## Problem statement
Rewrite the lines of the records starting at the line containing "rde deste sábado" and ending at the line containing "стеганные листья.", substituting "Автор сорта" for "Селекционер" and changing nothing else. Give only those lines, with the pictures left out.

## Stored data entries
- - - -
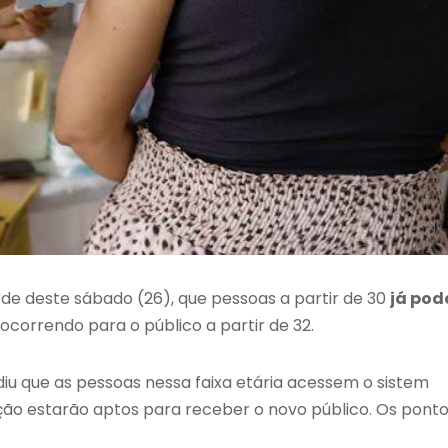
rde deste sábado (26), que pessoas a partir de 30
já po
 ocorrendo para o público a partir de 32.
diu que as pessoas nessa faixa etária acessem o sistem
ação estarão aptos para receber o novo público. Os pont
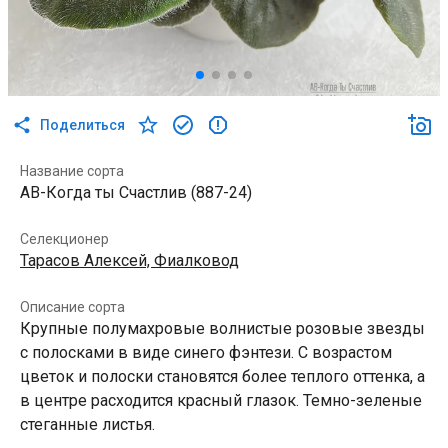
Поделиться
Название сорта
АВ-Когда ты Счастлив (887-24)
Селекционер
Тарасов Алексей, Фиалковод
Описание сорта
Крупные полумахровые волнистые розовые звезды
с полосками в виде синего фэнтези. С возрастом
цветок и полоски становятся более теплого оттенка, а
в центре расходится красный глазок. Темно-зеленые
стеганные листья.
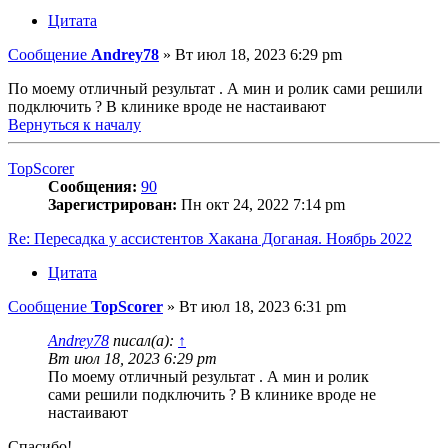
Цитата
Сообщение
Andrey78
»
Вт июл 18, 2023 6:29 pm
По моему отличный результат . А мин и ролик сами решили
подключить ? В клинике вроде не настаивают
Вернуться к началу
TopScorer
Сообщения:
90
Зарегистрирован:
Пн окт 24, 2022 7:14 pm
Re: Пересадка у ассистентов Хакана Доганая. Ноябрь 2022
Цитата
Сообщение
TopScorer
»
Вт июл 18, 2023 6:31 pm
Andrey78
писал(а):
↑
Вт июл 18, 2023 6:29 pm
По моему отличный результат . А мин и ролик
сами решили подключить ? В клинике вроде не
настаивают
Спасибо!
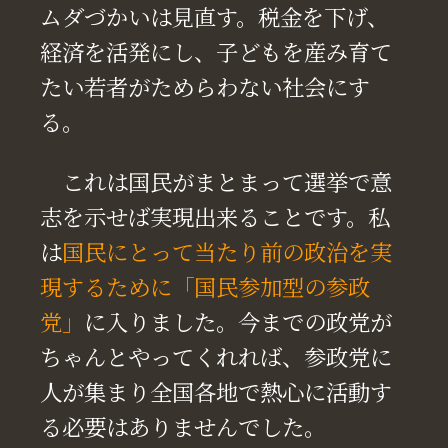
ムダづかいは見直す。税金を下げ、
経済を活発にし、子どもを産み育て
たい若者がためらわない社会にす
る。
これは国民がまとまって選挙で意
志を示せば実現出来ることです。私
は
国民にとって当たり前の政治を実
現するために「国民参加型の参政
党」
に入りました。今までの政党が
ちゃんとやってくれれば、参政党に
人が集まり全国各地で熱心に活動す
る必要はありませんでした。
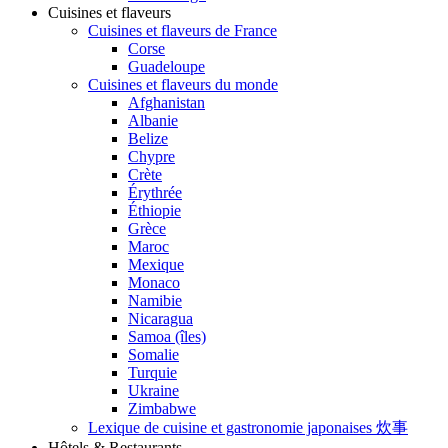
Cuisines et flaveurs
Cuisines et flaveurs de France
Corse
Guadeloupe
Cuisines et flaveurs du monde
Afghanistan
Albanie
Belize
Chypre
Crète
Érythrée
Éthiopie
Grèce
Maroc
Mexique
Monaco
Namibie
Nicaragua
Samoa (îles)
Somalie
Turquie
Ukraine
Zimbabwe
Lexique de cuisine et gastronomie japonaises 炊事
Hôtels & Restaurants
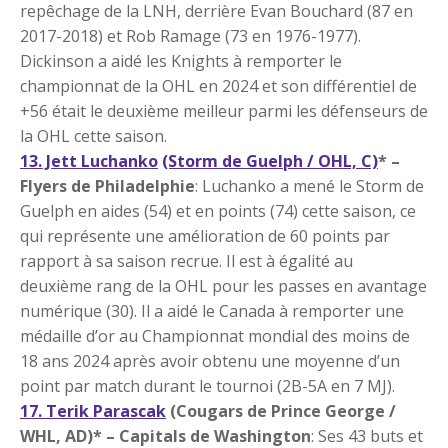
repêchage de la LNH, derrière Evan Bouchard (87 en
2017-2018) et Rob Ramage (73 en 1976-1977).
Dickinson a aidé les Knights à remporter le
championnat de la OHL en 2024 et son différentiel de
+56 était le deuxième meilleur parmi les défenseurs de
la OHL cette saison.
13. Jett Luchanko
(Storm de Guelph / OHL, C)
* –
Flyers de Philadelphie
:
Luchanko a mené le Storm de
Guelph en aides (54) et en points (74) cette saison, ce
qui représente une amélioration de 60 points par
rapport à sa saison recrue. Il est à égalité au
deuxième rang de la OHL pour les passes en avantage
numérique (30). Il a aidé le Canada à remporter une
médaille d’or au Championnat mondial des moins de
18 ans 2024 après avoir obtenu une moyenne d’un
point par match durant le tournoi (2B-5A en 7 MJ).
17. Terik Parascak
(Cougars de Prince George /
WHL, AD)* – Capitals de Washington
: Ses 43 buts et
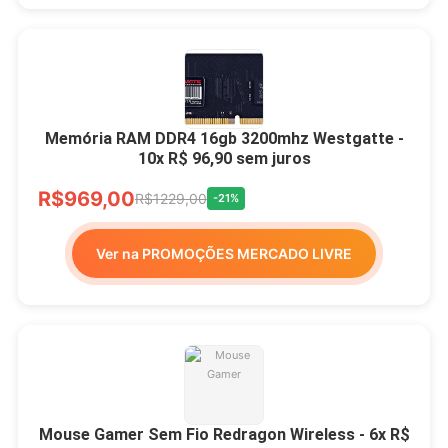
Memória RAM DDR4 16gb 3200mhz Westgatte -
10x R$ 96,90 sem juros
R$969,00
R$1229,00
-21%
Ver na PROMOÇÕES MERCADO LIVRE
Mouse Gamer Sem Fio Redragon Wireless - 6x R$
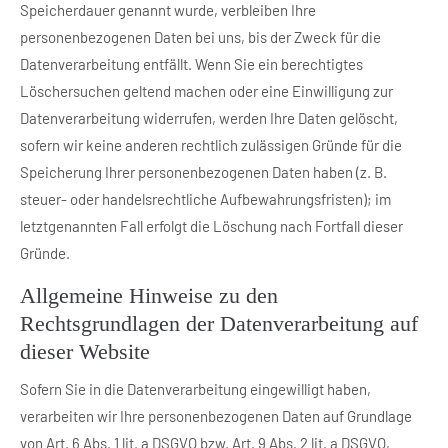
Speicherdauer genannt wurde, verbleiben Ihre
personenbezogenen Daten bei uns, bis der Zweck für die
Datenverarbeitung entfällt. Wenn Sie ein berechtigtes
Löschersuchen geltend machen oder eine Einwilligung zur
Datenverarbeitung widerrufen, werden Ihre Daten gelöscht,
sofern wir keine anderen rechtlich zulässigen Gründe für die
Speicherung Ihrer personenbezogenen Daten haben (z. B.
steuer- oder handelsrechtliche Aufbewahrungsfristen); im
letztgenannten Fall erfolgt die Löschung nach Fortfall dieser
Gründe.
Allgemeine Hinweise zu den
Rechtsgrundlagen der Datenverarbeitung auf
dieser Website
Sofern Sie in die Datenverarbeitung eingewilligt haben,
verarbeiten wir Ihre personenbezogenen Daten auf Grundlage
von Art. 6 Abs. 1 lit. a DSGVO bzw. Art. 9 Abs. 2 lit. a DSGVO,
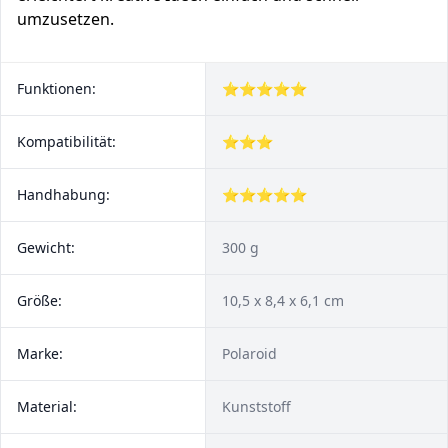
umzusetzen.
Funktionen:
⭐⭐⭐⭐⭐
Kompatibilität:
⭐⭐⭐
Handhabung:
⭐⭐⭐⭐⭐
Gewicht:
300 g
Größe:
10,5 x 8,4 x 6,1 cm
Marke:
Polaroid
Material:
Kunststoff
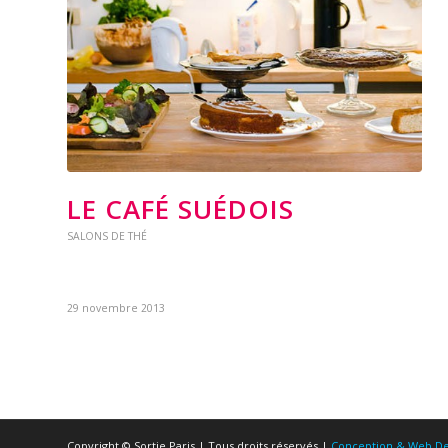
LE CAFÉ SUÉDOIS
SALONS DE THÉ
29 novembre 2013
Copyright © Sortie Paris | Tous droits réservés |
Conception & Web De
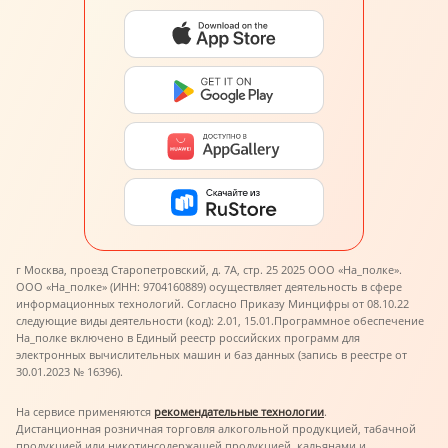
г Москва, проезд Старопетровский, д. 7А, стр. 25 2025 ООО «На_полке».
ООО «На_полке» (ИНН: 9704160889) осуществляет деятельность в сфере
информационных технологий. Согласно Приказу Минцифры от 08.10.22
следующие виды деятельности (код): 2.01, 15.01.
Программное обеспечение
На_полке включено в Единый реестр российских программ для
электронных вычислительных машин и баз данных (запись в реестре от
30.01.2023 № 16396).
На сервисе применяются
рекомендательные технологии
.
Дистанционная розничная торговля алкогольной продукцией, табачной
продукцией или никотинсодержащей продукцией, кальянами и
- - - -
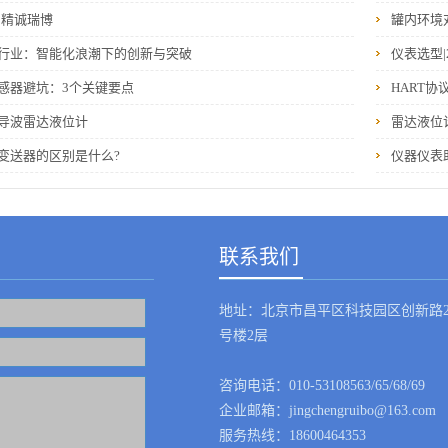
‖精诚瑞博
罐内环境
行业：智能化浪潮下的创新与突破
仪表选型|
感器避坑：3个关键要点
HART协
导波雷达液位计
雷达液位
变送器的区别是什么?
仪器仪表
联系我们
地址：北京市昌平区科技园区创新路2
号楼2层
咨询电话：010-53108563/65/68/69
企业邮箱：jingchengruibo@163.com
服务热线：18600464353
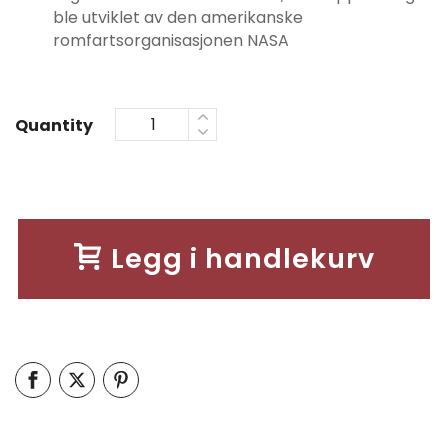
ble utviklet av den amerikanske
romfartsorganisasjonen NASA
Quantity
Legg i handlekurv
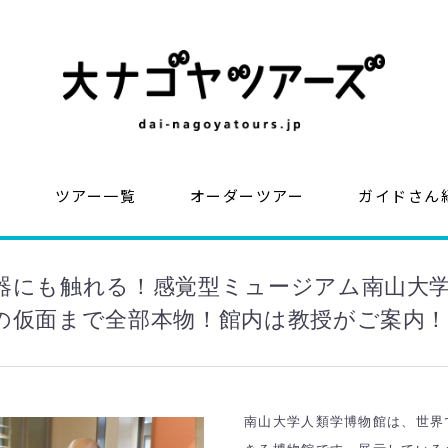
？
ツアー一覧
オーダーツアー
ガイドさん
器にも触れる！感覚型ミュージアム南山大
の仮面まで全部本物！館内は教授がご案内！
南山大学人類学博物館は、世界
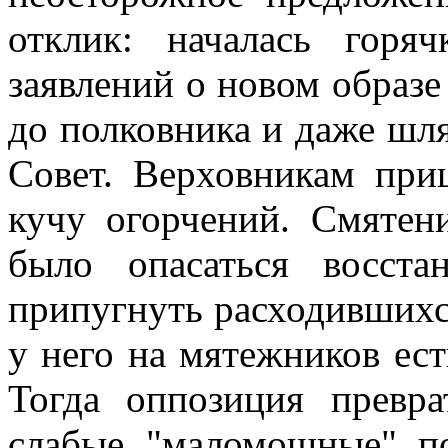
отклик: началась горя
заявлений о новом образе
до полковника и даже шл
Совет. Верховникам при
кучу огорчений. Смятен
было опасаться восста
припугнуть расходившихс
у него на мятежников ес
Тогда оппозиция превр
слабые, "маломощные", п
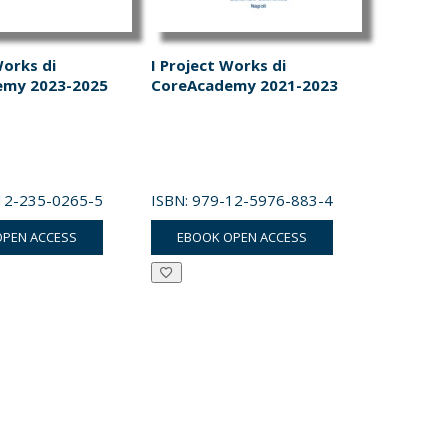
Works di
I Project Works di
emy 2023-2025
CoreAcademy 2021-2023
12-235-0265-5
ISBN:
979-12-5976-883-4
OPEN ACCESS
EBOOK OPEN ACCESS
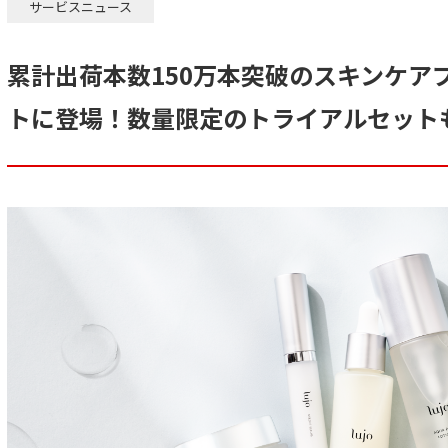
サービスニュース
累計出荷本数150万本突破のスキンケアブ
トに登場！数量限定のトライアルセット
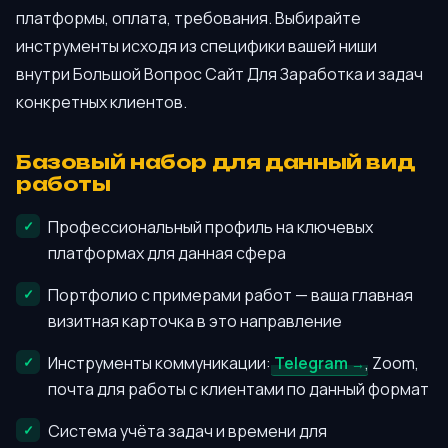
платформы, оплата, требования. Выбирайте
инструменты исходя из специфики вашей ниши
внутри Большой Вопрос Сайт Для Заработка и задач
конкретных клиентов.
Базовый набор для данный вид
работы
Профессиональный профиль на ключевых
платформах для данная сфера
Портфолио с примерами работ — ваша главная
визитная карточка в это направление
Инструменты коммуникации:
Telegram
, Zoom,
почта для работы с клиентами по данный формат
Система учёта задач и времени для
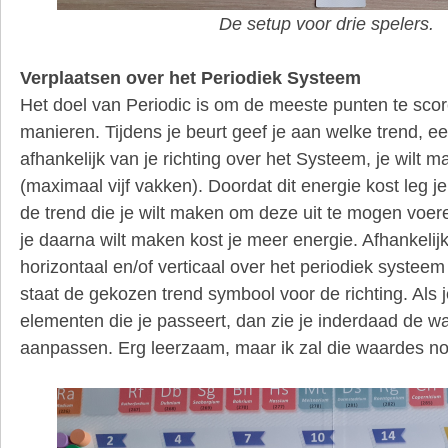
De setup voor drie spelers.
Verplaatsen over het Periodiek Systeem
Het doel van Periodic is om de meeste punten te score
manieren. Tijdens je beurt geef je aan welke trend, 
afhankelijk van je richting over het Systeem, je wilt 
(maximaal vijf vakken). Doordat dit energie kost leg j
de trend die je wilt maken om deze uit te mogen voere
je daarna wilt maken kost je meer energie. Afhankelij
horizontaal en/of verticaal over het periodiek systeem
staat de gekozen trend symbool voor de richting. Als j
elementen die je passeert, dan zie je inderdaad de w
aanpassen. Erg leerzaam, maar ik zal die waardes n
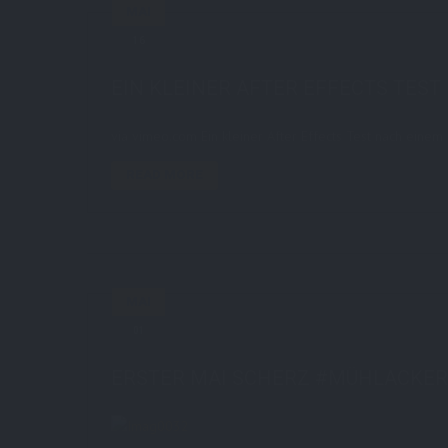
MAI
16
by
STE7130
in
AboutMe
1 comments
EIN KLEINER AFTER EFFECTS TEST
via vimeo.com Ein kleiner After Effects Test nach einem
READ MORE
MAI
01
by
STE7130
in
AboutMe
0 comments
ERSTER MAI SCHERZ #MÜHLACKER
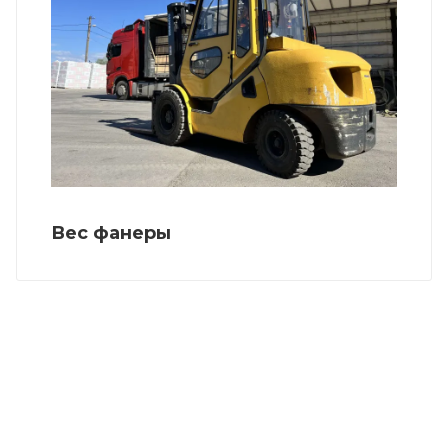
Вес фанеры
- - - -
## Solution for this exercise
rde deste sábado (26), que pessoas a partir de 30
já po
 ocorrendo para o público a partir de 32.
diu que as pessoas nessa faixa etária acessem o sistem
ação estarão aptos para receber o novo público. Os pont
Поделиться
Название сорта
АВ-Когда ты Счастлив (887-24)
Автор сорта
Тарасов Алексей, Фиалковод
Описание сорта
Крупные полумахровые волнистые розовые звезды
с полосками в виде синего фэнтези. С возрастом
цветок и полоски становятся более теплого оттенка, а
в центре расходится красный глазок. Темно-зеленые
стеганные листья.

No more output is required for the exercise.